YOUR GOAL: Pick up at the line with "wire d1, d2, d3, d4;". Write it out exactly, along with each later line through the end of the data, and nothing more.

Circuit design text data:
****
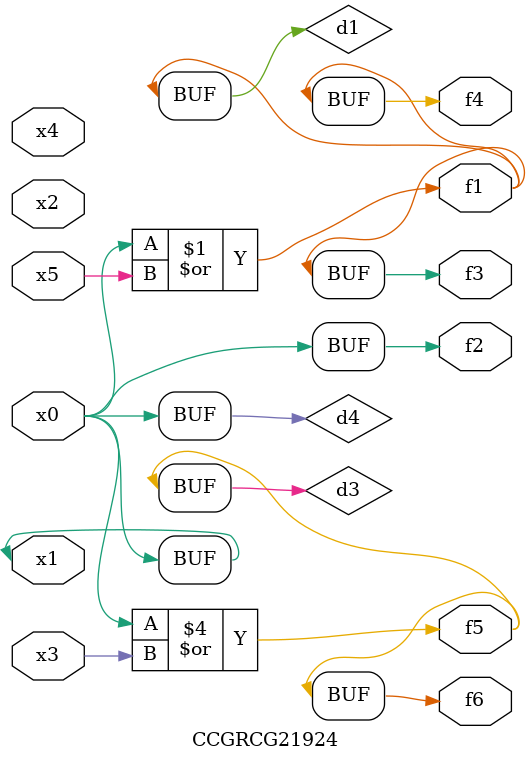
<source format=v>
module CCGRCG21924(
	input x0, x1, x2, x3, x4, x5,
	output f1, f2, f3, f4, f5, f6
);

	wire d1, d2, d3, d4;

	or (d1, x0, x5);
	xnor (d2, x1, x4);
	or (d3, x0, x3);
	buf (d4, x0, x1);
	assign f1 = d1;
	assign f2 = d4;
	assign f3 = d1;
	assign f4 = d1;
	assign f5 = d3;
	assign f6 = d3;
endmodule

</source>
****
RESPONSE:
	wire d1, d2, d3, d4;

	or (d1, x0, x5);
	xnor (d2, x1, x4);
	or (d3, x0, x3);
	buf (d4, x0, x1);
	assign f1 = d1;
	assign f2 = d4;
	assign f3 = d1;
	assign f4 = d1;
	assign f5 = d3;
	assign f6 = d3;
endmodule

</source>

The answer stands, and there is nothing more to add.